The band is composed of three teenage girls, two of whom are just 15 years old and one of whom is 17 years old. All the girls are self-sufficient women and observant Muslims. Three average farmers’ daughters, donned in headscarves and shy smiles, walk on stage together, instruments in hand, and rock the stage. The sounds of guitar, bass, and drums fill the air as they begin to play for their eager audiences.
Before becoming friends in a middle school band class, the girls had never played any instruments. In 2014, their music teacher Cep Ersa Eka Susila Satia saw great promise in them and offered to be their manager. He says that he “saw three rebellious students and [he] channeled it.” They formed Voice of Baceprot within the same year.
When the girls first started out, all of their parents said no to the idea. This forced them to practice in secret, as this was clearly a passion project for all of them. After videos of their performances gained traction, their fan base exploded, which opened them up to new opportunities and challenges. The girls now play about five shows a week, have been featured on national television, and have continued to increase their revenue. Voice of Baceprot performs original songs in English and in Indonesian, in addition to occasionally covering some of their favorite bands such as Slipknot, Red Hot Chili Peppers, and Rage Against The Machine.
Of course, with more recognition comes more critics, and in the case of Voice of Baceprot the critics can be unusually upsetting. “They said that if we produce an album, they would burn it, and some people threatened to decapitate us,” Ms. Eusi said. The girls’ school also told them that their music went against Islam.
Ms. Eusi continued, “Our school principal is a conservative Muslim, and he says music is ‘haram.’” A haram is any act that is forbidden by Islamic law.

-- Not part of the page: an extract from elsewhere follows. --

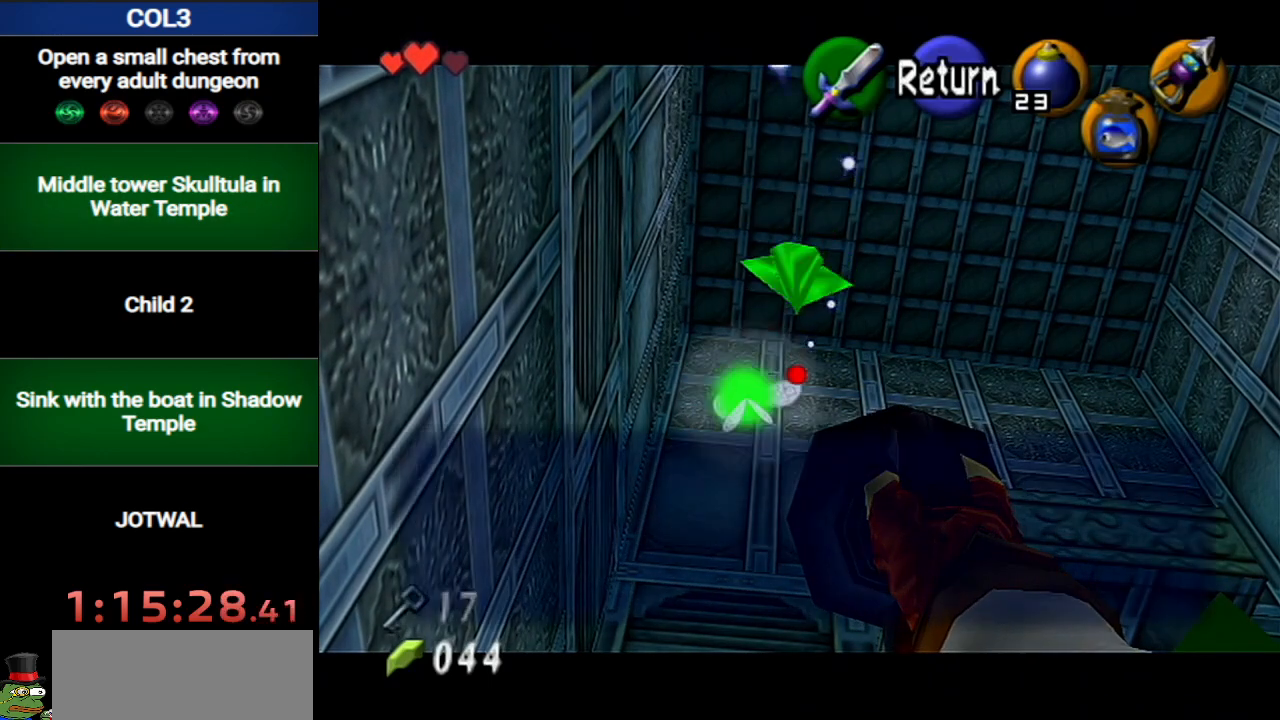
{"buttons": [], "left_stick": "center", "right_stick": "center", "events": [[133, "B", "down"], [250, "B", "up"], [350, "B", "down"], [434, "B", "up"]]}
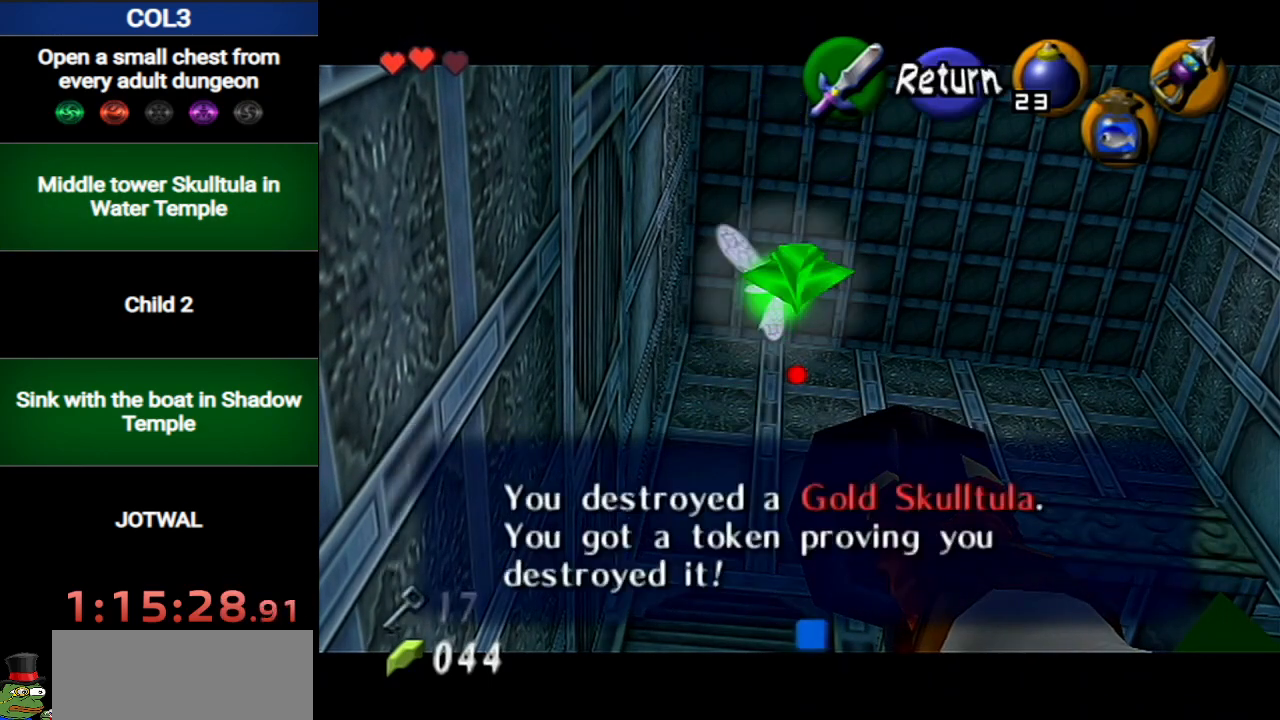
{"buttons": [], "left_stick": "center", "right_stick": "center", "events": []}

Indonesia is one of the most populated countries in the world, with about 260 million people with diverse religious practices. Christianity, Hinduism, and Buddhism are all observed. However, the danger to women is not from peaceful religious practices, but rather from fringe radical islamic groups. In the last 15 years, the country has suffered several attacks from groups that align with the Islamic state and Al Qaeda.
While some take issue with Voice of Baseprot’s music, the heavy metal genre is extremely popular in Indonesia, so much so that the country’s president, Joko Widodo is a self-proclaimed fan of bands like Metallica and Megadeth. He had even planned to attend an event at which the girls performed but had to cancel last minute.
“A hijab and metal music are different,” said band member Firdda Kurnia. She is referring to the traditional Muslim headscarf that she and her bandmates wear. The guitarist and lead singer explained, “a hijab is my identity, and metal is my music genre.”
The girls and those who support them hope to spread feminist punk sounds even further throughout Indonesia. Ms. Firdda confidently said, “Some say music will give us nothing. That’s not true.” These girls will continue to break norms and rock the stage.